The Blind Assassin is a Booker Prize-winning novel by the multi-award winning Canadian novelist Margaret Atwood perhaps best known for The Handmaid’s Tale. The book is a hefty thing and having slogged my way through it, I have to say I found it rather long-winded and a little disappointing as it is not in fact really about a blind assassin. Yes I read the back cover blurb and so really should have known better, but there you are. I enjoyed The Handmaid’s Tale and was expecting more sci-fi and intrigue than I got. Spoilers below…
The story, mostly set in the fictional town of Port Ticonderoga in Ontario, revolves around the Chase sisters. The ostensibly sensible Iris and her ditsy younger sibling Laura are born into a rich family who’s business gradually suffers from the well-meaning but ultimately poor leadership of their widower father reacting to the economic and political events of Twentieth century Canada.
It is told from the point of view of an elderly Iris looking back on her life and slowly uncovering the reasons why her sister drove off a bridge on the day the end of WWII was announced. She is writing down her story to leave for her estranged granddaughter to learn the truth about her family history.
There are two other stories wrapped up inside the book and one is titled The Blind Assassin and recounts the various clandestine meetings of two lovers. One lover is based on Alex Thomas, a politically radical author of pulp science fiction who the sisters befriend, the other appears initially to be based on Laura but it gradually becomes apparent that it’s based on Iris who is having an affair with Alex behind her husband’s back.
Her husband, Richard Griffin, is an obnoxious businessman who bought out her father’s business and it turns out has been secretly abusing her sister for years. It is the story of the lovers that Iris publishes under her dead sister’s name leading to the ill-fated Laura having a post-humous cult following in Canada. Publishing the story feels like an attempt by Iris to snub Richard, his overbearing sister and their new-rich clique, since they tried hard to control Laura’s behaviour for fear it would damage Richard’s political ambitions.
The second story within a story is actually a science fiction (or science fantasy) story dreamt up by the fictional Alex to entertain his lover and delivered episodically at each meeting. It does indeed feature a blind assassin and for me was really the most interesting bit of the book and so of course I would’ve liked to have read more of that and less about the various overheard business conversations, missing correspondence and stories of trade unionists and Communist troublemakers.

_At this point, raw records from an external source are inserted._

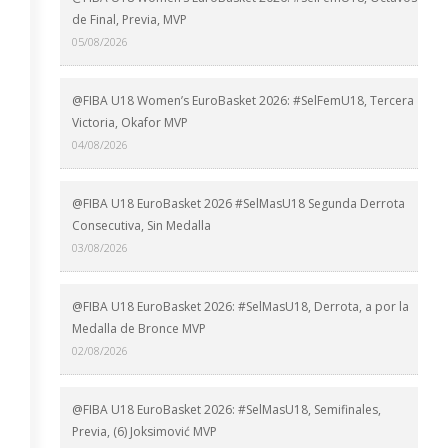
de Final, Previa, MVP
05/08/2026
@FIBA U18 Women’s EuroBasket 2026: #SelFemU18, Tercera
Victoria, Okafor MVP
04/08/2026
@FIBA U18 EuroBasket 2026 #SelMasU18 Segunda Derrota
Consecutiva, Sin Medalla
03/08/2026
@FIBA U18 EuroBasket 2026: #SelMasU18, Derrota, a por la
Medalla de Bronce MVP
02/08/2026
@FIBA U18 EuroBasket 2026: #SelMasU18, Semifinales,
Previa, (6) Joksimović MVP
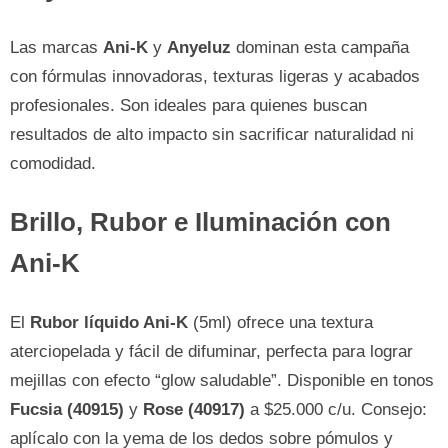
Las marcas
Ani-K
y
Anyeluz
dominan esta campaña
con fórmulas innovadoras, texturas ligeras y acabados
profesionales. Son ideales para quienes buscan
resultados de alto impacto sin sacrificar naturalidad ni
comodidad.
Brillo, Rubor e Iluminación con
Ani-K
El
Rubor líquido Ani-K
(5ml) ofrece una textura
aterciopelada y fácil de difuminar, perfecta para lograr
mejillas con efecto “glow saludable”. Disponible en tonos
Fucsia (40915)
y
Rose (40917)
a $25.000 c/u. Consejo:
aplícalo con la yema de los dedos sobre pómulos y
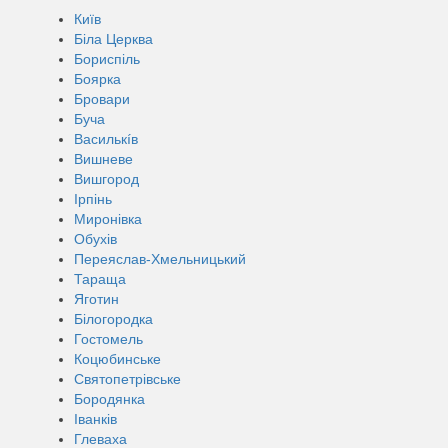
Київ
Біла Церква
Бориспіль
Боярка
Бровари
Буча
Василькíв
Вишневе
Вишгород
Ірпінь
Миронівка
Обухів
Переяслав-Хмельницький
Тараща
Яготин
Білогородка
Гостомель
Коцюбинське
Святопетрівське
Бородянка
Іванків
Глеваха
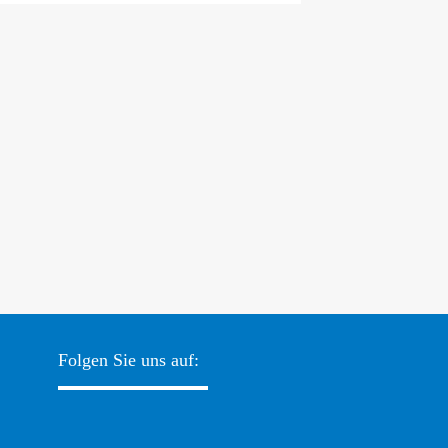
Folgen Sie uns auf:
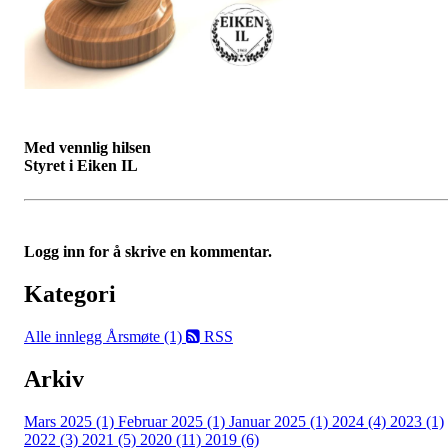
Med vennlig hilsen
Styret i Eiken IL
Logg inn for å skrive en kommentar.
Kategori
Alle innlegg
Årsmøte (1)
RSS
Arkiv
Mars 2025 (1)
Februar 2025 (1)
Januar 2025 (1)
2024 (4)
2023 (1)
2022 (3)
2021 (5)
2020 (11)
2019 (6)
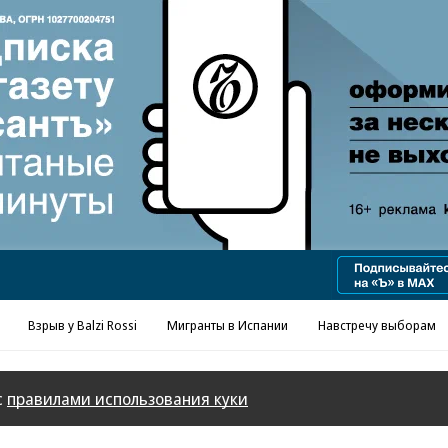
Реклама в «Ъ» www.kommersant.ru/ad
Взрыв у Balzi Rossi
Мигранты в Испании
Навстречу выборам
с
правилами использования куки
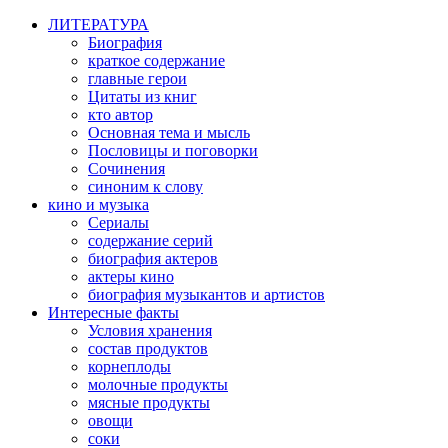
ЛИТЕРАТУРА
Биография
краткое содержание
главные герои
Цитаты из книг
кто автор
Основная тема и мысль
Пословицы и поговорки
Сочинения
синоним к слову
кино и музыка
Сериалы
содержание серий
биография актеров
актеры кино
биография музыкантов и артистов
Интересные факты
Условия хранения
состав продуктов
корнеплоды
молочные продукты
мясные продукты
овощи
соки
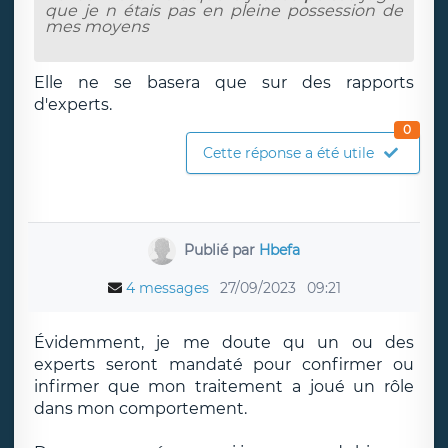
que je n étais pas en pleine possession de
mes moyens
Elle ne se basera que sur des rapports
d'experts.
0
Cette réponse a été utile
Publié par
Hbefa
4 messages
27/09/2023
09:21
Évidemment, je me doute qu un ou des
experts seront mandaté pour confirmer ou
infirmer que mon traitement a joué un rôle
dans mon comportement.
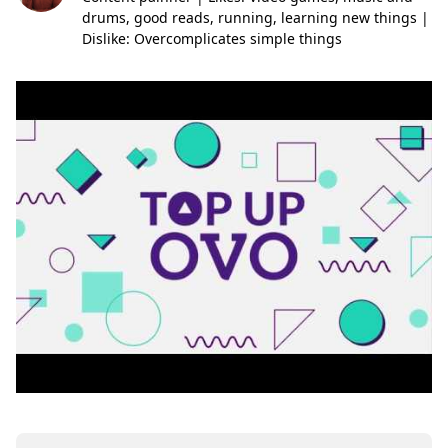
drums, good reads, running, learning new things |
Dislike: Overcomplicates simple things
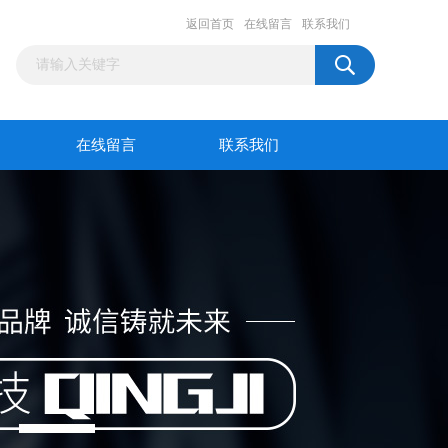
返回首页
在线留言
联系我们
在线留言
联系我们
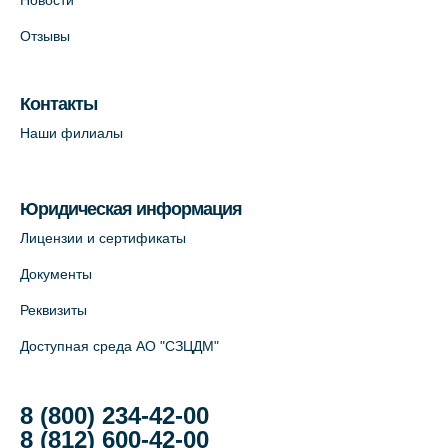
Новости
+7 (812) 565-11-12
Отзывы
На карте
Лабораторный терминал на Большом
Контакты
пр. В.О., д.5 (официальный партнёр)
Наши филиалы
+7 (812) 565-11-12
На карте
Юридическая информация
Лицензии и сертификаты
Документы
Реквизиты
Доступная среда АО "СЗЦДМ"
8 (800) 234-42-00
8 (812) 600-42-00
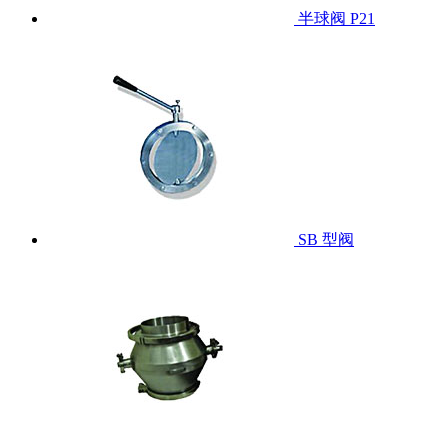
半球阀 P21
SB 型阀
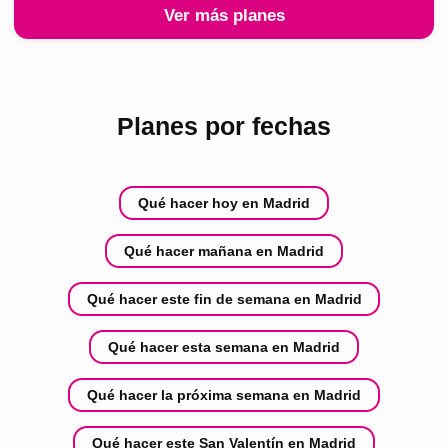
Ver más planes
Planes por fechas
Qué hacer hoy en Madrid
Qué hacer mañana en Madrid
Qué hacer este fin de semana en Madrid
Qué hacer esta semana en Madrid
Qué hacer la próxima semana en Madrid
Qué hacer este San Valentín en Madrid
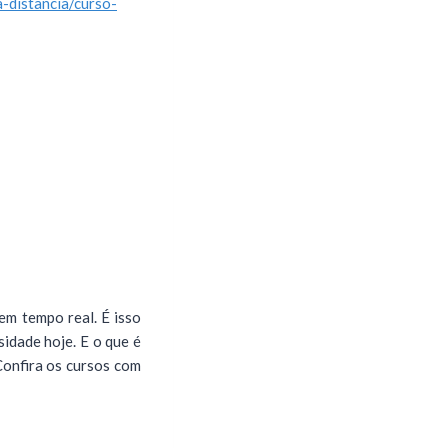
-distancia/curso-
m tempo real. É isso
idade hoje. E o que é
Confira os cursos com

In some ways the story of the blind assassin could be interpreted as a metaphor for Alex’s radical political stance but that could be taking the analysis of what is essentially the inclusion of a fun piece of pulp fiction a little too far.
Atwood also uses another trick from the fiction writer’s toolbox of including local newspaper articles reflecting the attitudes and interactions of the various characters from the point of view of a journalist of the time. They help create an atmosphere and show how, when war was about to break out, that the local press seemed more bothered about what fashions the Chase sisters were wearing at particular social gatherings. The articles also provide an interesting juxtaposition between Iris’s very introvert account of her life and how she was presented to the community their father helped to support.
It’s a rather simple love story mixed with a story of what happens when old-rich meets new-rich set against a backdrop of world events. It is mostly certainly not a badly written novel, the passages about Iris’s fight with old age are particularly engaging, but when the complexity of the storytelling is unpicked I find that I’m left wanting a bit more from the book.